Great video, Gary! I’m in similar situation needing to source torque converter, trans pump, and bell housing. I see from your video Transtar (Transcend) supplies recon torque converters. I’m having difficulty finding the pump and the bell housing. Do you have any leads/suppliers? Thanks in advance!
Gary I don’t know yet, we haven’t pulled the Transmission yet, we already tested for the leak using an ATF Fill Adapter and determined the leak is coming from inside the pan, we have to pull the whole unit to get at the pump but know the pump is leaking, also there are gold flecks from the torque converter in the pan we used, so we know the torque converter is bad. I’m assuming the pump is stock from the W164 series, it’s a 2006 ML 500 5.0L with the 722.9 7G-Tronic Transmission using the red fluid
@@skockets If it's leaking from the front, chances are you have a bushing and not a bearing, if it is a bushing, should be able to help you with that, bellhousing i would need the number off of the bellhousing
Thanks Gary, good to hear. I guess we’ll need to pull the transmission first to confirm bushing/bearing on pump. Unfortunate we need to take apart the transmission just to get to the pump. Also unfortunate the trans fluid was blackish when we did our test with the valvoline red. Suspect that prior owner used wrong trans fluid which prob helped cause these problems, I guess the silver lining is that car went into limp mode before (too) much damage was done. Will keep you posted. Thanks again!
Interesting video. I'm thinking of rebuilding my 722.9 due to a clutch concern (the conductor plate went at one point and the clutches got burned up a bit I'm sure). It is otherwise well functioning other than a 3-2 coast down clunk (either dropping to 3rd or 2nd cant recall which). This appeared after the new OE conductor plate was installed. Adapting the shifts with DAS does nothing for it. A comprehensive rebuild kit (pistons, steels, frictions etc) is pretty affordable. My concern would be finding out the pump is shot and needing a bell housing/converter which would add a lot to the cost. It's got 99,000 miles on it. What do you think my chances are that they would be OK? I saw you found a used bell housing?
great video Gary, just a quick one Gary please, how did you know bell housing needs to be changed, was there any crack on the bellhousing? and why didn't you change the bushing instead of the bell housing, is there any reason for that, thanks.
The bushing spun out out which made the pump body and gears unusable. The pump gears run against the bellhousing, so when the bushing spun out that made the gears dig into the bellhousing and if it is not perfect i change them so i don't loose pump pressure
I have an e350, year 2008 with 150k miles on it. I think I have the same problem as the transmission on this video. Do you think it will cost over $3,500 for the same job you did? With the mileage and age of my vehicle, I’m not sure if it’s worth spending so much.
I am very happy with your video, very quick to respond to my questions When operated manually sometimes the gear shift is normal, but when in position D' Gear 3 slips and all normal clutches look "defective clutch housing/aggressive pressure." is there a problem with the pump? Thank you
Hello I have a 2007 tundra ab60e transmission shifting hard in 3rd gear high throttle and no codes. I used a transgo shift kit. Any recommendations or suggestions. I enjoy your videos and any help would be appreciated thanks again Gerry!

### [Dataset excerpts]
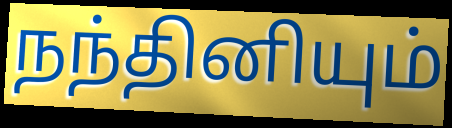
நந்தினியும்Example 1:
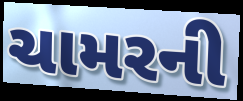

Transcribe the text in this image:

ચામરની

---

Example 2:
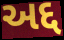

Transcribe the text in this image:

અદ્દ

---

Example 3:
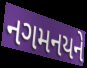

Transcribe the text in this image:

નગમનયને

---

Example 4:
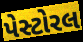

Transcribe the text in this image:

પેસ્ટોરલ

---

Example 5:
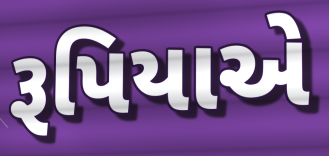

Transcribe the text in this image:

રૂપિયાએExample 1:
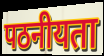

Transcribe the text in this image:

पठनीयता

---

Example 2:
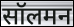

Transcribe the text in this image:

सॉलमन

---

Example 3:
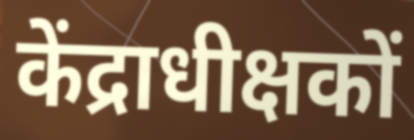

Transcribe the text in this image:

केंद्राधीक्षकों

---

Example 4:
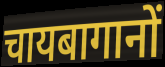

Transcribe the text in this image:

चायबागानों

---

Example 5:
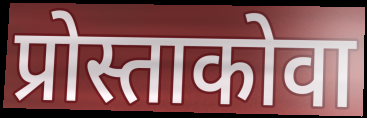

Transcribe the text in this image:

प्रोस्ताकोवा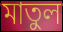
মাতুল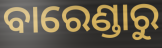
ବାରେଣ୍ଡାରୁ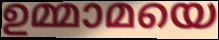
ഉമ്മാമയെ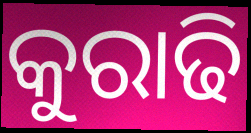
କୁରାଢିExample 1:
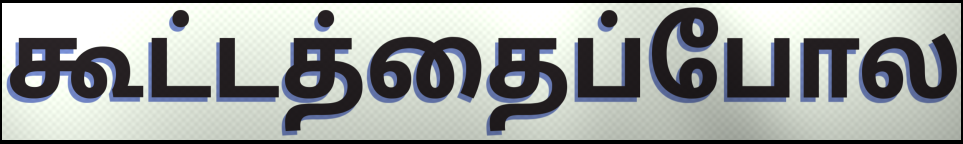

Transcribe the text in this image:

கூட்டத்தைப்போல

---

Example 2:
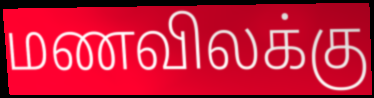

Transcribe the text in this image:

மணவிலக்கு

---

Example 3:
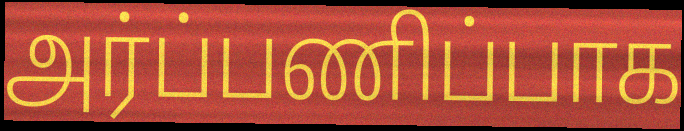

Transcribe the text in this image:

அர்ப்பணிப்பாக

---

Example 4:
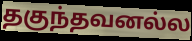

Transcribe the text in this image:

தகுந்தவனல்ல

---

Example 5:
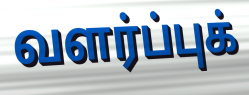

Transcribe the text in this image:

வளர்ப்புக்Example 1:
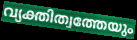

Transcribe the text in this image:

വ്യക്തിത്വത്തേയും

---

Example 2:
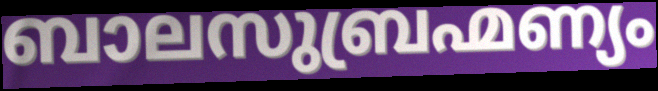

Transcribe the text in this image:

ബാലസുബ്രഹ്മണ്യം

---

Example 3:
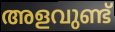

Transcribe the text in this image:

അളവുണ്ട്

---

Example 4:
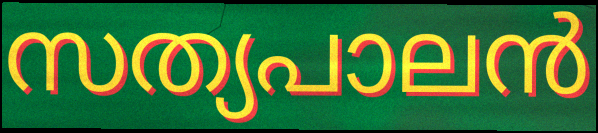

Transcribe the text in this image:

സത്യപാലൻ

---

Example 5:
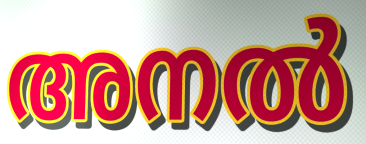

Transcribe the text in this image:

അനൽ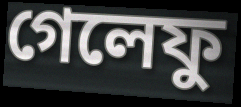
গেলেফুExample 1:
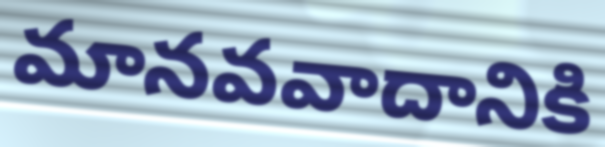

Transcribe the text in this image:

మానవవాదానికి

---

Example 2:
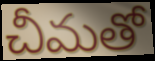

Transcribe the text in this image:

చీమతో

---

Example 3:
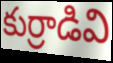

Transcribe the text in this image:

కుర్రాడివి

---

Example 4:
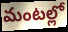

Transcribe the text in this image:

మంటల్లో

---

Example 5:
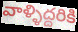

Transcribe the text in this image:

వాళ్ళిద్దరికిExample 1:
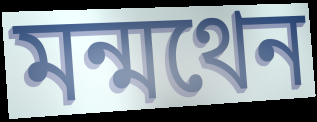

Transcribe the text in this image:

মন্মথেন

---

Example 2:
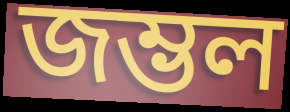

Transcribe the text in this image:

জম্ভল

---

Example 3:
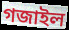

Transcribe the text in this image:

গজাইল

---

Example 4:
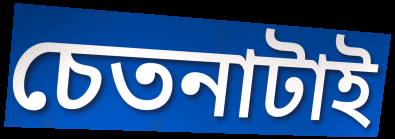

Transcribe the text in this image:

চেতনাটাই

### [Work to do]
Please resume the comment thread on transmission pump and bell housing repair, starting after its last comment. The material has no connection to the comment thread on transmission pump repair.

### [Task answer]
Gary, I have a 2010 C63 with the 722.9, roughly 130k miles. I am getting a loud whirring sound while in drive. Sound follows vehicle speed. Change trams,is soon fluid about 10k miles ago. No cel, no leaks, occasional slips when cold but not when hot. A shop told me they think it’s the torque converter and or the pump itself is going bad. I am not sure. What were your thoughts? Thank you for the great video.
Thanks for any help. I checked pulleys, alternator, power steering pump and no sound. Location doesn’t seem to be coming from front. Fluids all topped off and fine.
In this case the bushing spun and damaged the converter hub, most of the time when the bushing spins out you have to change the converter. I use permatex on the seal so it does not leak
hello garry I'm from Indonesia, thank you for the video. I'm studying Mercedes matic and I consider you my teacher. I have many questions about Mercedes matic transmission. one of the questions 'if there is a very extreme gear shift when kickdown', where is the cause from? thank you
I’ve got the 722.6 and I think I damaged my front pump when removing a seized engine. I’ve got a brand new Torque Converter from Chrysler & when I spin it, it slightly gets tight in one spot but will continue to spin. I don’t think there should be ANY resistance and this made my engine slightly harder to turn over. I took it to a transmission sho and they told me nothing was wrong with it which is bullshit…. Hes thinks it’s fine because when you lift up on the converter to take the weight off of it, it will spin smoothly but even then, I can still feel a slight resistance It was shuddering & It’s giving my starter a hard time to start the engine. I initially thought it was my engine I rebuild, but I pulled it back off to find it rotates smooth. So I went to the transmission spun the converter and it would get stiff in one spot. For some reason. Nobody seems to think that’s an issue when it wasn’t doing this before. It’s causing a shudder which can’t be good. Something will get destroyed if I don’t figure it out. He only people I can trust are 100% absolutely wrong…
@@GaryFerraro Right. That’s what I’m thinking. If you hold its weight while you are turning it, it’ll spin freely without that bind but even then, I can still feel the very slightest of resistance where the bind was. None of that matters anyways because when I had it bolted to the engine, it was causing my crank to get harder to turn by 5 to 10 foot pounds wherever the bind point was. Disconnected from crank and engine spun free, so I know something wrong at this point. I’m thinking the pump is damaged, but wanted another opinion before spending that kind of money.
I’m gettin ready to do my pump. It’s a 722.6 & need to know if it is even necessary to remove the rear output shaft bolt & flange just to remove the bell housing and replace the pump & does the K2 have to come off with it? I know B1 is attached to the bell housing. But if I could just remove the bell housing & B1 by itself , replace the pump and just pop it back in place, I’d like to do just that.
Watched so many of your vids Gary and finally subscribed, sorry for waiting so long. Do you have an opinion on why these bushings fail? They are always well into age before we see them fail so it must not be due to insufficient clearance though my experience has been pretty much all V8 & V12 models
I see the pumps go bad, the bushings spin out usually because the converter comes apart and the conductor plates which is the TCM, have speed sensor failures, Once in a blue moon i will see a clutch pack fail. Thanks for subscribing
Another great video... quick question, I thought 722.9 was supposed to get the blue 134FE transmission fluid, if that is true could that be part of the problem?
The blue fluid trans has the oval dimples on the trans pan where the red fluid has round dimples. Somewhere in 2011 where they made the change in viscosity.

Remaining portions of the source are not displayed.